Under the new health law, a nonprofit entity called the Patient Centered Outcomes Research Institute will be established to carry out a comparative effectiveness research agenda, starting in 2012. The law bars the government from using findings as the sole basis for decisions about what Medicare, the federal health program for the elderly and disabled, will cover.
A-fib treatments are among the top priorities for comparative effectiveness research not only because the medical problem is so common and has so many different treatments, but also because the number of those afflicted is expected to grow, fueled by an aging population, an increased prevalence of heart disease and improved diagnosis.
And it's costly: Medicare spends more than $15.7 billion annually to treat new A-fib patients, who are hospitalized more often than those who don't have the condition, according to a 2008 study in the Journal of Medical Economics. Other research from 2006 estimated that A-fib results in 350,000 hospitalizations, 276,000 emergency room visits and 5 million doctor visits a year.

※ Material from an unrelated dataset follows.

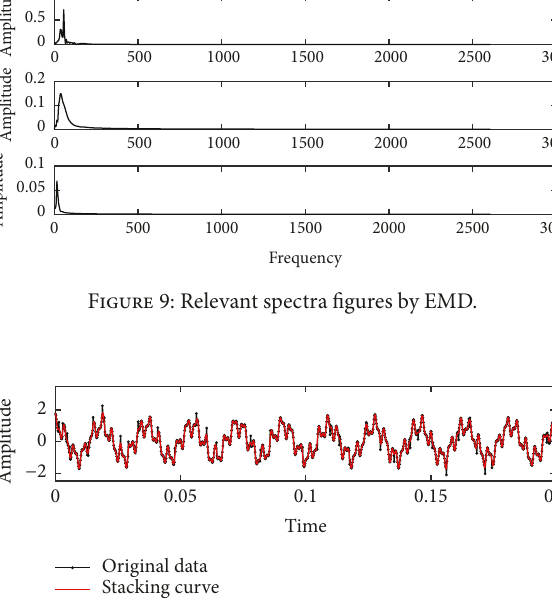
Figure11:OutlierdetectionresultsbyimprovedVMDforsimulated data.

So far, studies have generally considered how well the treatments do at controlling A-fib over the course of about a year. But comparative effectiveness research would look at: Which treatments do better in the long run to control the condition? Which are better at preventing strokes or death? Which is most cost-effective? Should all patients try drug therapy first, as is common now, or should some go straight to catheter ablation or surgery?

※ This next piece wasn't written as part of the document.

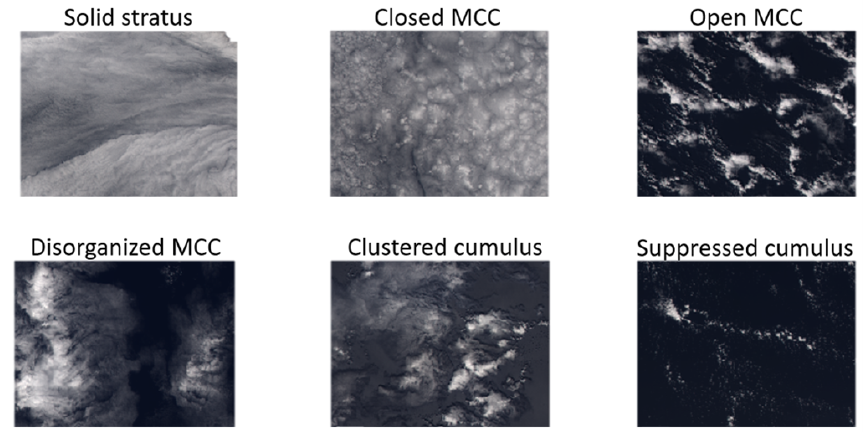
Figure 2. Typical examples of scenes belonging to each of our classification categories. Image scale is roughly 100km across. Images are captured using NASA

Getting answers will be difficult, requiring multiple clinical trials over many years, says Sean Tunis, director of the Baltimore-based Center for Medical Technology Policy, a nonprofit that helps design comparative effectiveness studies.
A recently launched six-year, multinational study comparing drug treatment of A-fib to catheter ablation is expected to answer some of those questions, but final results won't be in until 2015.